_TO DO:_
Which of the lines in the data mention the string "back"? List them all.

• • • •

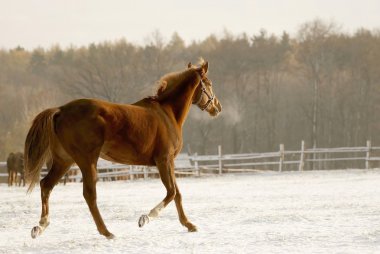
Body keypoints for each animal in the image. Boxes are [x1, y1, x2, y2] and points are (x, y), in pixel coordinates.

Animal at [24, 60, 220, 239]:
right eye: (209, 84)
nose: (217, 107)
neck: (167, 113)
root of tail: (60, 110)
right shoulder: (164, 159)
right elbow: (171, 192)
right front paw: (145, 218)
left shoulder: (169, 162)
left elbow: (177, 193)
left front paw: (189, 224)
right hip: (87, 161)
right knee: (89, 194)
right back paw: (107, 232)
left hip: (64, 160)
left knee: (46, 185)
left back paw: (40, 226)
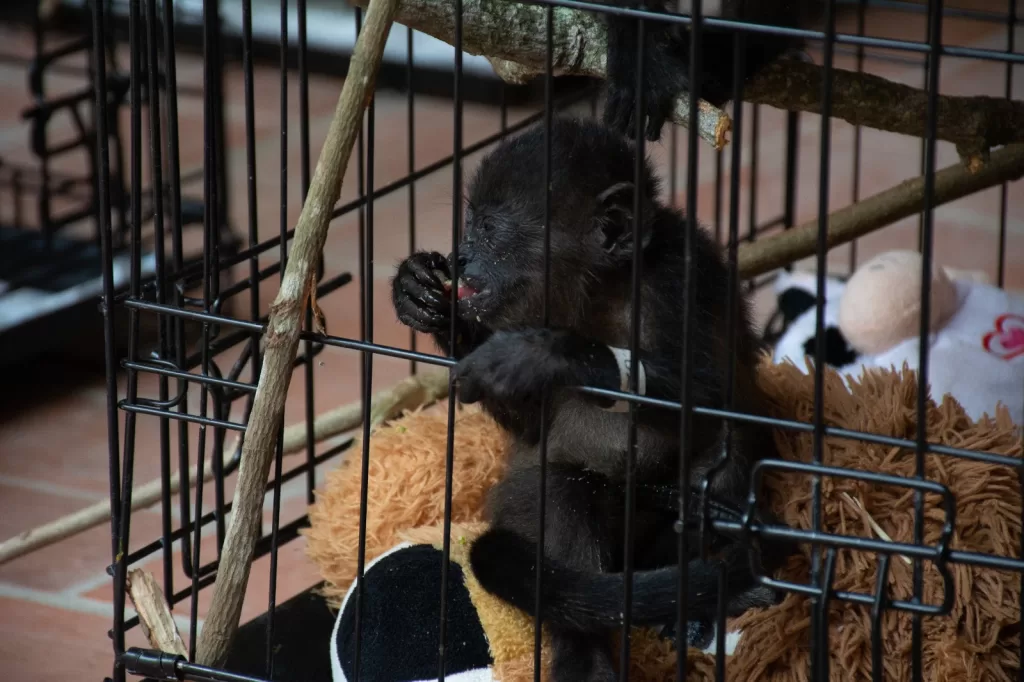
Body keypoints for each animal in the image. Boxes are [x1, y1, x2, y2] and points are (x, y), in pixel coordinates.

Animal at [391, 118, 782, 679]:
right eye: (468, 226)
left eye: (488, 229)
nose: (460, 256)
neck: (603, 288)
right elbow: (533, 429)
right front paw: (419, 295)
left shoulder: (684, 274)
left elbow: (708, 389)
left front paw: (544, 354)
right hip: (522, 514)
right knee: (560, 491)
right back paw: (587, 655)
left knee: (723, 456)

• • • •

_TASK ANSWER:_
right back paw: (107, 232)
left back paw: (40, 226)
right back paw: (587, 655)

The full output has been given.